*Text shown*
- - -

9. Nonce Construction

This section specifies the construction of nonces for AEAD encryption and decryption in PALISADE.


9.1 Nonce Construction

PALISADE uses a 96-bit nonce for AEAD encryption and decryption.

For each packet, the nonce is constructed as:

nonce = iv ⊕ (epoch_id || seq)

Where:

  • iv is a 96-bit initialization vector derived from the key schedule (c2s_iv or s2c_iv, depending on direction).
  • epoch_id is a 32-bit unsigned integer identifying the current epoch.
  • seq is a 64-bit unsigned integer sequence number.
  • (epoch_id || seq) denotes the concatenation of epoch_id and seq, encoded in big-endian byte order.
  • denotes bitwise XOR over 96 bits.

This construction is mandatory and MUST be implemented exactly as specified.

Nonce construction and uniqueness requirements apply independently to each traffic direction (client-to-server and server-to-client), as each direction uses independent keys and IVs.


9.2 Reference Algorithm and Examples (Non-Normative)

This section provides a reference algorithm and illustrative examples for implementers. It is non-normative; the normative definition of nonce construction is given in Section 9.1.

PALISADE uses a 96-bit (12-byte) nonce for ChaCha20-Poly1305, constructed as:

nonce = iv ⊕ (epoch_id || seq)

9.2.1 Detailed Pseudocode

def construct_nonce(iv: bytes, epoch: int, sequence: int) -> bytes:
    """
    Construct ChaCha20-Poly1305 nonce from IV, epoch, and sequence.

    Args:
        iv: 12-byte initialization vector from key schedule
        epoch: 32-bit unsigned epoch counter
        sequence: 64-bit unsigned sequence counter

    Returns:
        12-byte nonce for AEAD encryption/decryption
    """
    assert len(iv) == 12, "IV must be exactly 12 bytes"
    assert 0 <= epoch < 2**32, "Epoch must be 32-bit unsigned"
    assert 0 <= sequence < 2**64, "Sequence must be 64-bit unsigned"

    # Encode epoch and sequence as big-endian bytes
    epoch_id = epoch.to_bytes(4, byteorder='big')
    seq = sequence.to_bytes(8, byteorder='big')

    # Concatenate epoch_id || seq (4 + 8 = 12 bytes)

- - -

*Data records*
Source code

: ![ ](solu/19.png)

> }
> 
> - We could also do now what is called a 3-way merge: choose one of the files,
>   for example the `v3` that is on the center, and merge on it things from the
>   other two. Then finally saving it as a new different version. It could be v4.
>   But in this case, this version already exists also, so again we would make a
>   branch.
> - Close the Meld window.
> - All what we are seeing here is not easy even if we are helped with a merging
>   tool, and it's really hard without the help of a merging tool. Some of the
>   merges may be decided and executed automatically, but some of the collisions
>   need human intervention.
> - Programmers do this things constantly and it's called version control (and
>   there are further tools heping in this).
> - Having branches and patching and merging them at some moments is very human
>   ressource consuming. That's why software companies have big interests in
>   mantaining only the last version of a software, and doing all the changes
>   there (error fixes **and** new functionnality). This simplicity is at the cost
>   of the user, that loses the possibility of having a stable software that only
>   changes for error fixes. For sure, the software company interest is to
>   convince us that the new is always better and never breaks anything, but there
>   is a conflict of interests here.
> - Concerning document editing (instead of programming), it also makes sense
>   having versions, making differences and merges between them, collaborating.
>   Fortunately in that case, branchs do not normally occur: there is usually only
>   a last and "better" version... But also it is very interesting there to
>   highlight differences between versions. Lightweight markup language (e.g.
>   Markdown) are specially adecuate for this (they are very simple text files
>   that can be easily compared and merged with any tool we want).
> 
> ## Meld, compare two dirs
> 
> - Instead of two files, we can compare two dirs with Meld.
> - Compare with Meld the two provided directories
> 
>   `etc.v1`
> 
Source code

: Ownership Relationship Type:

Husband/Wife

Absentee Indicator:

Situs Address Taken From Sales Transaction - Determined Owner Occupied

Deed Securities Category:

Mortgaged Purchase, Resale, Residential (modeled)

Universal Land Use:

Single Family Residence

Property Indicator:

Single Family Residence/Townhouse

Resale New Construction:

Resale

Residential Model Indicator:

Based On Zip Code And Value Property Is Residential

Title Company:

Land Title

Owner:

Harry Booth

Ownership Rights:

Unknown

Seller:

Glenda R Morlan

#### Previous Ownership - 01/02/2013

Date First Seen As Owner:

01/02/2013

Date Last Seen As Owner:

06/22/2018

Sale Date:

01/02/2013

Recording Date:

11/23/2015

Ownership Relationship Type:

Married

- - -

*Exercise set*
**1)** According to the nonce construction text, how many bits long is the sequence number seq?
**2)** Print the part of the records that opens with the line containing "Based On Zip" and runs through the end of the records.
The nonce construction text and the records have nothing to do with each other.

*Your written answers*
**1)** It is a 64-bit unsigned integer.

**2)**
Based On Zip Code And Value Property Is Residential

Title Company:

Land Title

Owner:

Harry Booth

Ownership Rights:

Unknown

Seller:

Glenda R Morlan

#### Previous Ownership - 01/02/2013

Date First Seen As Owner:

01/02/2013

Date Last Seen As Owner:

06/22/2018

Sale Date:

01/02/2013

Recording Date:

11/23/2015

Ownership Relationship Type:

Married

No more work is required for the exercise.